The Portsmouth-based frigate – currently the Royal Navy’s Fleet Ready Escort, charged with protecting UK waters – took time during her patrol to hone her ‘quickdraw’ skills: the response of gunners to protect the warship from incoming fast-attack craft.

They use a combination of Miniguns – six-barrelled Gatling guns which spew out up to 2,000 rounds a minute – machine-guns and rifles as the last line of defence against incoming threats.

With the sun setting, the gun crews lit up the sky with flares, as they used night vision goggles to shoot a series of targets at sea.

While on patrol it is essential we continue our training in order to prepare ourselves for any eventuality.

Commander John Cromie RN

By day, the 190 sailors on board have been kept on their toes by practising winching people aboard from her helicopter.

The Saint – as the frigate is affectionately known by her crew – has a Merlin Mk2 helicopter embarked to support her patrol.

The helicopter – from 814 Naval Air Squadron (aka the Flying Tigers) and normally based at RNAS Culdrose in Cornwall – carried out a series of personnel transfers from the bridge wing.
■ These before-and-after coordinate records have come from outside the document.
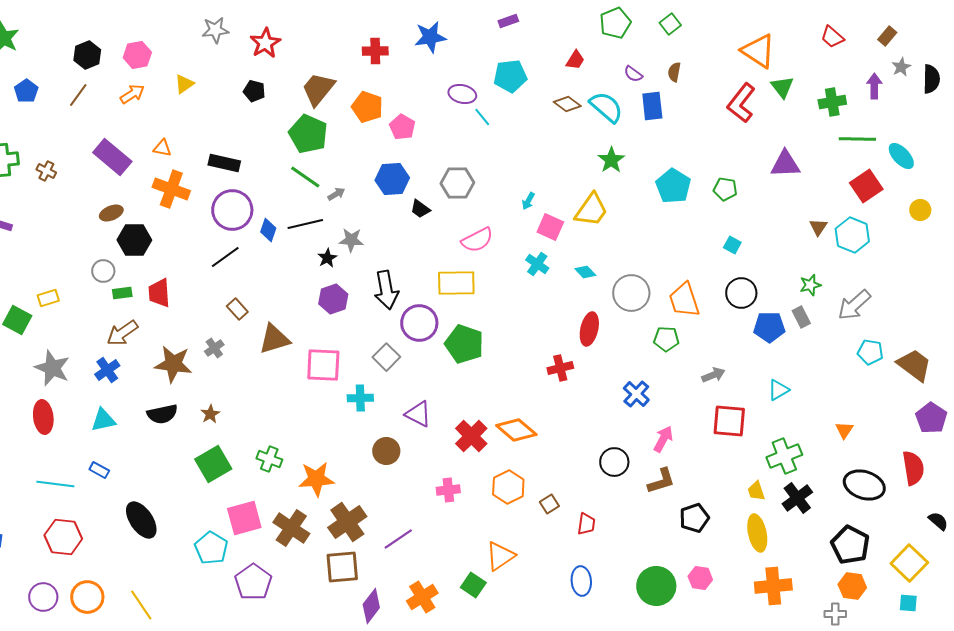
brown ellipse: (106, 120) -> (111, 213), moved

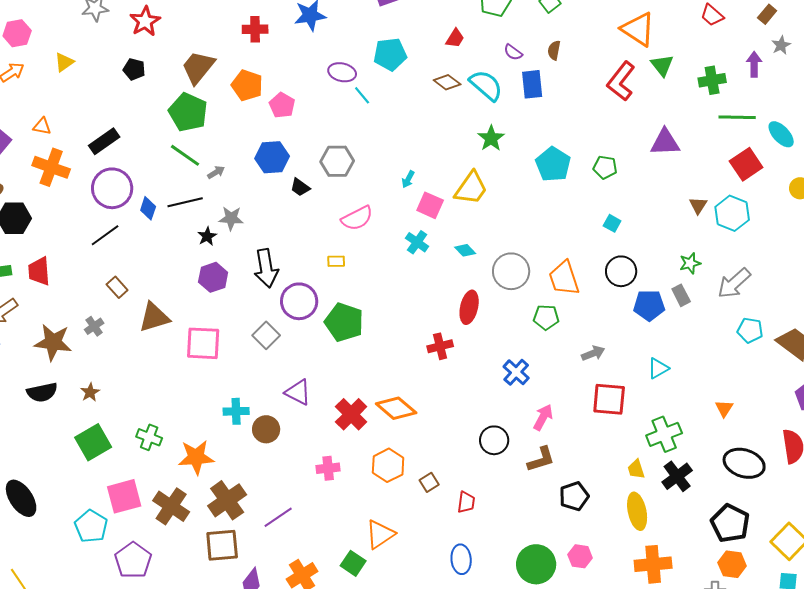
black rectangle: (224, 163) -> (104, 141), turned -48
yellow rectangle: (456, 283) -> (336, 261), size x0.5
cyan cross: (360, 398) -> (236, 411), moved

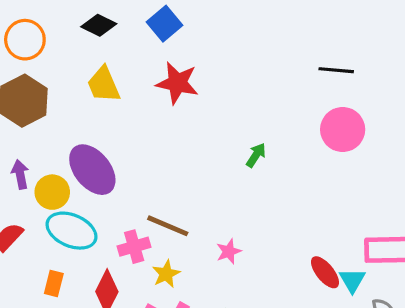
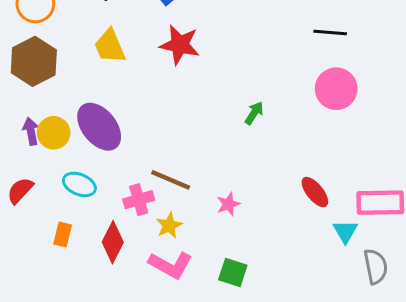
yellow circle: (52, 192) -> (54, 133), moved
cyan ellipse: (71, 231) -> (79, 184), size x0.7
red ellipse: (325, 272) -> (315, 192), moved

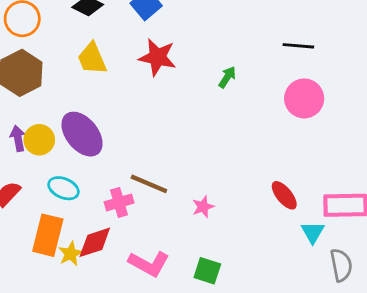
green arrow: (254, 113) -> (227, 77), moved
yellow star: (169, 225) -> (71, 254), moved
orange rectangle: (63, 235) -> (48, 235), size x1.8
red diamond: (113, 242) -> (95, 242), turned 45

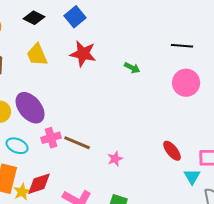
green arrow: (227, 77) -> (132, 68), turned 84
pink cross: (119, 202) -> (51, 138), moved

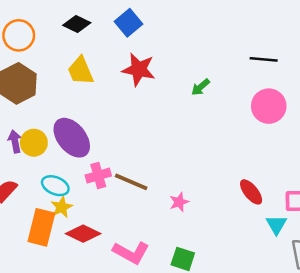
green arrow: (132, 68) -> (201, 87), turned 112
red diamond: (39, 184) -> (83, 234), turned 44
yellow star: (22, 192) -> (62, 207), moved

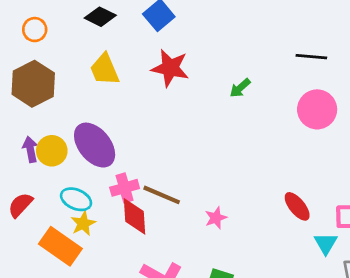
orange circle: (19, 35) -> (35, 30), size x0.7
orange rectangle: (41, 227) -> (60, 246), turned -69
red diamond: (83, 234) -> (135, 216), moved, turned 60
Instead of winching up people from the flight deck as normal, the aviators – more at home hunting submarines – made use of the narrow, rather cluttered space on both sides of the bridge, standing in for similar confined spaces on yachts and fishing boats should St Albans be called upon to rescue seafarers from vessels in distress.
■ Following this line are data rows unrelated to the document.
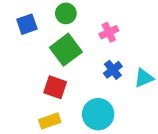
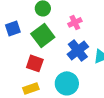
blue square: (27, 24) -> (13, 28), moved
blue cross: (113, 70) -> (78, 50), size x1.5

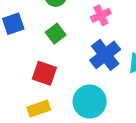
green square: (43, 35) -> (56, 34), size x0.6

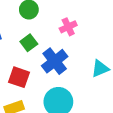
blue cross: (105, 55) -> (55, 61), moved

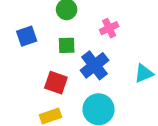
green square: (29, 43) -> (67, 45), turned 35

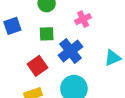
red square: (56, 83) -> (37, 66), turned 36

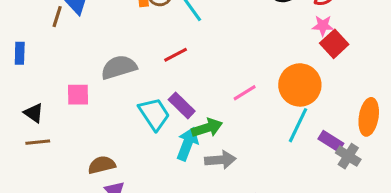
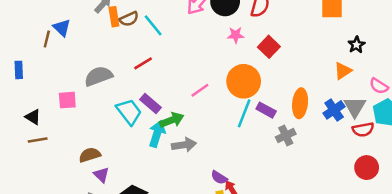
pink star: (323, 26) -> (236, 35), moved
purple rectangle: (331, 141) -> (266, 110), moved
gray cross: (348, 156) -> (286, 135), turned 36

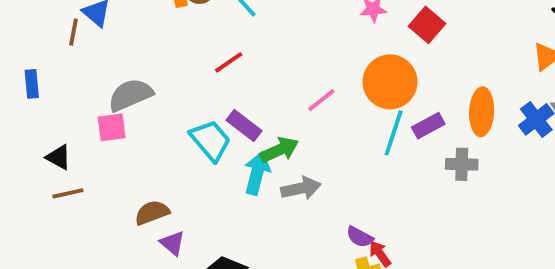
gray semicircle: (98, 76) -> (130, 95), moved
purple rectangle: (266, 110) -> (428, 126), turned -54
gray cross: (286, 135) -> (462, 164), turned 30

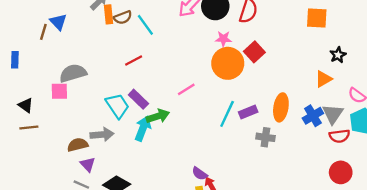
orange circle: (390, 82) -> (228, 63), moved
gray arrow: (301, 188) -> (102, 134), moved

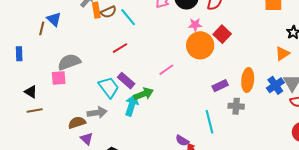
cyan line: (227, 114) -> (210, 122), moved, turned -35

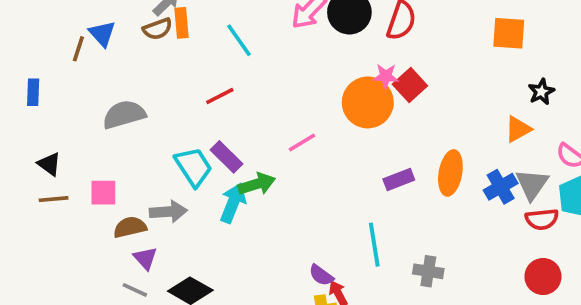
brown semicircle: (109, 12) -> (158, 29), moved
pink star: (195, 25) -> (386, 76), moved
pink square: (59, 78) -> (103, 193), moved
gray cross: (236, 106) -> (428, 271), moved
Commander John Cromie, the ship’s Commanding Officer, said: “As the UK’s Fleet Ready Escort, HMS St Albans spends a significant proportion of her time on patrol far out in the Atlantic.

“While on patrol it is essential we continue our training in order to prepare ourselves for any eventuality.

“These activities undertaken in quick succession demonstrate the versatility of a modern warship and its ability to deliver violence to the enemy in one moment and provide essential life-saving assistance the next.”

As the UK’s very-high-readiness warship, St Albans regularly spends long periods on patrol in the Atlantic, Western Approaches and North Sea. Last year, the frigate spent nearly 250 days away from her base port of Portsmouth.